Though Torre no doubt provided much of the information, Verducci delves into his own copious notes, putting the Yankees in context within the rest of baseball. Verducci also delves into the front offices of New York’s arch-villain, the Boston Red Sox, among others, demonstrating how the Red Sox adapted to baseball’s new world order and left the Yankees in internecine chaos.
Torre is quoted in passages where he wishes to make a direct comment. The unusual format proves jarring at first, but becomes more and more effective as the book goes on and Verducci widens his lens to offer a panorama of Boston’s rise and New York’s fat-and-happy demise.
This is a book mercifully short on play-by-play recaps and long on internal machinations and politics. Torre acknowledges his own hypersensitivity even as he chronicles the bluster of Steinbrenner and an eventual rift with general manager Brian Cashman.
Verducci, who blew the lid off of pervasive steroid use in a 2002 Sports Illustrated article on former Most Valuable Player Ken Caminiti, spares no one in assessing baseball’s drug culture. Peeking under the locker-room rug is akin to hopping on Mötley Crüe’s tour bus.
Just as the Yankees dominated baseball under Torre, so, too, did they stand at the vanguard for all-star drug use. Andy Pettitte, Jason Giambi, A-Rod, and the incorrigible Roger Clemens are among the admitted or accused users. Beyond steroids and human-growth hormone, almost everyone in baseball stands guilty of easing the game’s daily grind with hearty doses of amphetamines.
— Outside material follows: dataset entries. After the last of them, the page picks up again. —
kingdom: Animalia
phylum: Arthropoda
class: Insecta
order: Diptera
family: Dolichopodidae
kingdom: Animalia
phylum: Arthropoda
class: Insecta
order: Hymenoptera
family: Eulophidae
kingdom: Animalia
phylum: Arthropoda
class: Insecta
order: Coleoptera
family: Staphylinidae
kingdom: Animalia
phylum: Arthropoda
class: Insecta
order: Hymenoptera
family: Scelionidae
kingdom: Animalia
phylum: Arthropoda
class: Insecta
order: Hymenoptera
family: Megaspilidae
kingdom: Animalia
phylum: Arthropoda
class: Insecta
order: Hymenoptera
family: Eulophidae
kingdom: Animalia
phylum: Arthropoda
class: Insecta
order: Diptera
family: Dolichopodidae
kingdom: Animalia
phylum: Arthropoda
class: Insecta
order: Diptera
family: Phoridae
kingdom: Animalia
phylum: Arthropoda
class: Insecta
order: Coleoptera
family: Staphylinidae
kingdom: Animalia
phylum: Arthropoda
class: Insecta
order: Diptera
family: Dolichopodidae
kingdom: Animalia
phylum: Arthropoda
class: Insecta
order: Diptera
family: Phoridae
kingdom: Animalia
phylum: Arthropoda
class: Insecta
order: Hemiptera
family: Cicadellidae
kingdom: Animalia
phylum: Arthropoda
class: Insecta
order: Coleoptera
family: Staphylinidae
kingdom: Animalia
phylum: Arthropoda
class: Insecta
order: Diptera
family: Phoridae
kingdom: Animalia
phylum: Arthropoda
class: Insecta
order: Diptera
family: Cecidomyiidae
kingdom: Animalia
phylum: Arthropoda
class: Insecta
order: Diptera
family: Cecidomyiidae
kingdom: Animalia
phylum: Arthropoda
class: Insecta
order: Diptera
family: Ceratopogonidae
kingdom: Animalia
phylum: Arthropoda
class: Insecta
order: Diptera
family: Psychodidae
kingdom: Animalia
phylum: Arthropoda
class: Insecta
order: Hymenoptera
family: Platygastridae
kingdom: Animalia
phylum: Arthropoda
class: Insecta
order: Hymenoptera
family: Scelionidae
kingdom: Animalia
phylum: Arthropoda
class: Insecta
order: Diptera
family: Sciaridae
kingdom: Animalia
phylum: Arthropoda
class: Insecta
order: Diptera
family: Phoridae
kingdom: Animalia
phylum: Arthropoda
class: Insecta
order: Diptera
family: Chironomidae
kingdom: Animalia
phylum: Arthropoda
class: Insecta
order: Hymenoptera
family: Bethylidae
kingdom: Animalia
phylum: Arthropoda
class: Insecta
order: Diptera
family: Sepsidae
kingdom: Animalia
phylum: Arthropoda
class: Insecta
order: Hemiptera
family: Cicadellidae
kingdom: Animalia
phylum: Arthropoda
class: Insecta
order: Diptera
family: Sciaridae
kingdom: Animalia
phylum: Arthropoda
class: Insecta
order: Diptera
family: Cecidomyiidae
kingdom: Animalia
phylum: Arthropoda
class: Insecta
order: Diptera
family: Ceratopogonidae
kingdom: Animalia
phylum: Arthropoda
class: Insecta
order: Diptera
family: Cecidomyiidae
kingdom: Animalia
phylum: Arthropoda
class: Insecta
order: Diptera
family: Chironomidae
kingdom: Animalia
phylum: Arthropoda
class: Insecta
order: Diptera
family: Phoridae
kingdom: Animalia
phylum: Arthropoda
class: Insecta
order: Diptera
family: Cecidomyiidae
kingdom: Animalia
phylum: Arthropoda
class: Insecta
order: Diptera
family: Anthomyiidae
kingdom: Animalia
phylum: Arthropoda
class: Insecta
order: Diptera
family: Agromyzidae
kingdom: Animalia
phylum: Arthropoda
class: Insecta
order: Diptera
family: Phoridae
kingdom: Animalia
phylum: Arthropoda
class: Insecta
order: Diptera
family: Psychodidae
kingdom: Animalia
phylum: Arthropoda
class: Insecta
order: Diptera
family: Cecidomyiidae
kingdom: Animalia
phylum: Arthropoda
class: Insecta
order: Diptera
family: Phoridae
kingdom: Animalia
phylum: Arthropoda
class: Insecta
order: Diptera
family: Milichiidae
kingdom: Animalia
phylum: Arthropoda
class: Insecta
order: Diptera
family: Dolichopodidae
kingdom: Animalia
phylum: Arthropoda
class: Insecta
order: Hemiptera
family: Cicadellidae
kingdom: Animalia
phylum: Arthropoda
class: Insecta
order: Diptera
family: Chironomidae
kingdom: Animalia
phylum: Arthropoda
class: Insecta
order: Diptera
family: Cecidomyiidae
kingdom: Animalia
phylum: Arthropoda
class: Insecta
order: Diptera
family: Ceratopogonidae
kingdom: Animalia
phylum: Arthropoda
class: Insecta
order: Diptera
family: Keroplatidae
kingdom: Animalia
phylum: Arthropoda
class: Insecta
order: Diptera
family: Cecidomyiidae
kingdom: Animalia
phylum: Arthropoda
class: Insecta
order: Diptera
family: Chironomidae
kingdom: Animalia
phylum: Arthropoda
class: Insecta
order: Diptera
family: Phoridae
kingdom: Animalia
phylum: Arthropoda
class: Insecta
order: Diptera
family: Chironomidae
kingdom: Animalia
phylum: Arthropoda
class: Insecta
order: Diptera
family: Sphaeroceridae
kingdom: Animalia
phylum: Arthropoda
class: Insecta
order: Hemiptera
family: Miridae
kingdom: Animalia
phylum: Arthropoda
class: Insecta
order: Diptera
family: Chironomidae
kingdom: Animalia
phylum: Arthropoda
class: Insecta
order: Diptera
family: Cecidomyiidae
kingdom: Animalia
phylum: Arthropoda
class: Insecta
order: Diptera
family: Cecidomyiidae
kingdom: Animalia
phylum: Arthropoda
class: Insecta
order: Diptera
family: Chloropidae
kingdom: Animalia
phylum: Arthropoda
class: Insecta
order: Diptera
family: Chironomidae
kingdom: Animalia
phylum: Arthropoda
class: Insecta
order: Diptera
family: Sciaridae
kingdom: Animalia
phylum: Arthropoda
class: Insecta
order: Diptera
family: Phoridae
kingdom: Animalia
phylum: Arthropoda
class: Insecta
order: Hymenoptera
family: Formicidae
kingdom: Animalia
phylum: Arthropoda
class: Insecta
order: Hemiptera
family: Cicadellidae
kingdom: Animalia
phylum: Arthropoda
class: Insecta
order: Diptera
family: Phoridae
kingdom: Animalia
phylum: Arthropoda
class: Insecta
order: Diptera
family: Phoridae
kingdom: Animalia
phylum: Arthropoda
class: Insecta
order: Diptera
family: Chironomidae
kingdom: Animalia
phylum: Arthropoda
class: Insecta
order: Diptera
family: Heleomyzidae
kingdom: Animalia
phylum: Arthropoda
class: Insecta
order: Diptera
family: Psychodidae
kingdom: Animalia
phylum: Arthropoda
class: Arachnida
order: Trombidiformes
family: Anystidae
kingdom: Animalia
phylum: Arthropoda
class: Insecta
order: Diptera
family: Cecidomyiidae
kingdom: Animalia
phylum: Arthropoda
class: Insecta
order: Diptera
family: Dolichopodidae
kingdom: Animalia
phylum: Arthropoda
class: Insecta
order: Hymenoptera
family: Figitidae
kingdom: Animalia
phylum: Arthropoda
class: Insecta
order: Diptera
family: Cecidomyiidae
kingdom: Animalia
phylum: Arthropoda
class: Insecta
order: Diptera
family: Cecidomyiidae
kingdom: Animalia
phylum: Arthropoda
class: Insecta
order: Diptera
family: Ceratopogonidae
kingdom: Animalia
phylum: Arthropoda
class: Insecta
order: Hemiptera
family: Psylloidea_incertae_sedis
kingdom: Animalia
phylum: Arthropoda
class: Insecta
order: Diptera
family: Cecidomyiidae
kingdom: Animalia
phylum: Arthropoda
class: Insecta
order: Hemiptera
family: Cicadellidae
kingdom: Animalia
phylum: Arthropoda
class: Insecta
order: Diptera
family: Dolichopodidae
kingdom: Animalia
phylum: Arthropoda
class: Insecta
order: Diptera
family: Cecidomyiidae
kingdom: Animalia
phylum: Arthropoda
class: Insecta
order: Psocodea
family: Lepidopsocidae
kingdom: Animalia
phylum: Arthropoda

One insider describes players swilling coffee laced with crushed amphetamines, a potentially lethal pick-me-up administered with casual indifference in the clubhouse.
Torre, like the players, owners, general managers, and Major League Baseball executives, comes off as someone hopelessly deluded and in denial on the pervasive drug problems. At one point, he tells Verducci, “I’ve always tried to respect guys’ privacy.”
For someone who professes to care so much for his players, Torre’s decision to blithely ignore illegal, potentially debilitating drug use smacks of unconscionable hypocrisy.
To be sure, Torre has plenty of company. Upon reading Caminiti’s confession, then-Cubs manager Dusty Baker skipped right over the impugned integrity of the game and hit fast-forward to clueless closed ranks. “Everybody hates a snitch,” Baker said.
But most damning of all, Verducci describes Major League Baseball’s audacious decision to allow its two medical directors to make a formal presentation outlining the benefits of using testosterone during the 1998 annual winter meetings. With that pathetic episode in mind, it becomes easy to see why it took a series of humiliating congressional hearings to force Commissioner Bud Selig, owners, and players to usher in a legitimate steroids-testing policy.
Unhappy stuff, but for any serious baseball fan, this is required reading. Oh, yeah, and there’s a little baseball in here, too.

Erik Spanberg is a freelance writer in Charlotte, N.C.